Oil prices jumped nearly $6 to above $141 a barrel Thursday amid threats to production in Nigeria and Brazil and as additional missile tests by Iran escalated tensions with the West.
Further support came from the weak dollar, which fell on renewed credit worries after capital concerns dragged down shares in major mortgage finance sources Fannie Mae and Freddie Mac.
U.S. crude settled up $5.60 at $141.65 a barrel, off a session high of $142.10 a barrel. London Brent crudesettled $5.45 higher at $142.03 a barrel.
The Movement for the Emancipation of the Niger Delta, the main militant group in Nigeria's oil-producing Niger Delta, said it was abandoning a cease-fire to protest a British offer to help tackle lawlessness in the region, raising concern of further disruptions to the OPEC nation's exporters.
"The cease-fire in Nigeria is ending on the 12th, and that's creating some jitters as far as supply is concerned,'' said Rob Kurzatkowski, futures analyst with optionsXpress.
Rebel attacks on oil infrastructure in Nigeria, the world's No. 8 exporter, have helped push crude prices to record highs over $145 this month, adding to a 40 percent rise in prices this year.
Concerns that tensions between Iran, another OPEC member, and the West over Tehran's nuclear program could lead to an oil supply disruption have added to bullish sentiment.
Iran tested more missiles in the Gulf on Thursday, state media said, and the United States reminded Tehran that it was ready to defend its allies.
But a U.S. official said there was no information of a rumored third Iran missile test late Thursday. There was no mention of a third test on Iranian satellite channels Press TV or Al Alam on their broadcast Thursday evening.
Workers at Brazil's Petrobras threatened to launch a five-day strike for next week that would affect all 42 Campos basin offshore platforms, which account for more than 80 percent of Brazil's oil output of around 1.8 million barrels per day.
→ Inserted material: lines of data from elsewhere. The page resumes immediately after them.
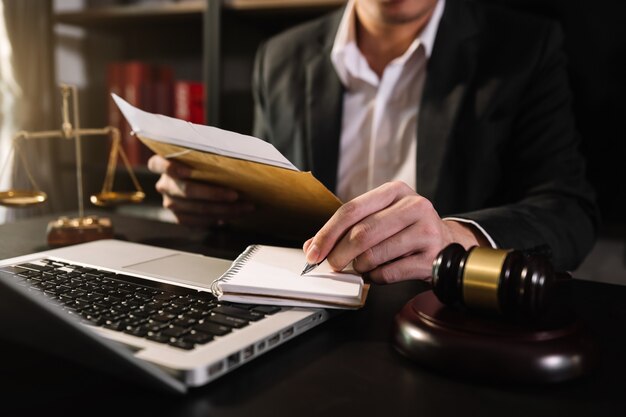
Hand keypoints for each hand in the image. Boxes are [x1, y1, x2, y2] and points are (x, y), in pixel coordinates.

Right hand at [147, 155, 253, 227]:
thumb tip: (237, 155)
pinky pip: (197, 221)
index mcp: (163, 163)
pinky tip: (232, 215)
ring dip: (223, 210)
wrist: (199, 174)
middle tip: (235, 195)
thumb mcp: (202, 150)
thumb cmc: (203, 159)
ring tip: (244, 207)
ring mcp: (170, 202)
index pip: (158, 164)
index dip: (171, 168)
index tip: (187, 172)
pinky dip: (217, 219)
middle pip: (187, 191)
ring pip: (196, 209)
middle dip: (214, 194)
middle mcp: (164, 184)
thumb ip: (208, 151)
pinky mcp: (179, 216)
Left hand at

Further support came as the dollar slipped against other currencies. Investors have flocked to oil and other commodities this year as a hedge against rising inflation and the weak greenback.
High fuel costs have battered consumer economies this year, driving down demand and causing global fuel protests, after surging growth in demand from emerging economies like China sparked a 6-year rally in oil prices.
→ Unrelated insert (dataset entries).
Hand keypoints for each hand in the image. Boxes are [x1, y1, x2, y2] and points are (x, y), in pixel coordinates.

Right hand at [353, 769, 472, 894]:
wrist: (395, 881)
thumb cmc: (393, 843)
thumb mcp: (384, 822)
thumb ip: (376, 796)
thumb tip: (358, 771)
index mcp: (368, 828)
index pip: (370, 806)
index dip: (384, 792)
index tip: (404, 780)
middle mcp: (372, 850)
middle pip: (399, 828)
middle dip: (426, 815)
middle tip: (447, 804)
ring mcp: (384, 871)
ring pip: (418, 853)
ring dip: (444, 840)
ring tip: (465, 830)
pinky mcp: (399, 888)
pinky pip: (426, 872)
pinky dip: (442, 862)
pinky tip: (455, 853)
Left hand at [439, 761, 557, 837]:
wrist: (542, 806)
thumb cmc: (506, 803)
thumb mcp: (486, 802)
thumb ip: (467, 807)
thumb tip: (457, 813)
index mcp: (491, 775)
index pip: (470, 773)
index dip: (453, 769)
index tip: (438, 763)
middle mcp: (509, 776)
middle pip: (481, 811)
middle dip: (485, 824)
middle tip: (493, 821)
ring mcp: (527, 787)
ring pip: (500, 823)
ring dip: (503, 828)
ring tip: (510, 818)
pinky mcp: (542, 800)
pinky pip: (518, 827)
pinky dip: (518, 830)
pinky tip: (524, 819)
The International Energy Agency on Thursday forecast pressure on oil markets could ease next year as demand growth slows, cutting the need for crude from the Organization of Petroleum Exporting Countries.
"We do see the potential for a build in spare capacity in 2009. That should help to improve the situation," Lawrence Eagles of the IEA said, adding a pledge from OPEC kingpin Saudi Arabia to increase output this year could help provide more of a cushion for the market.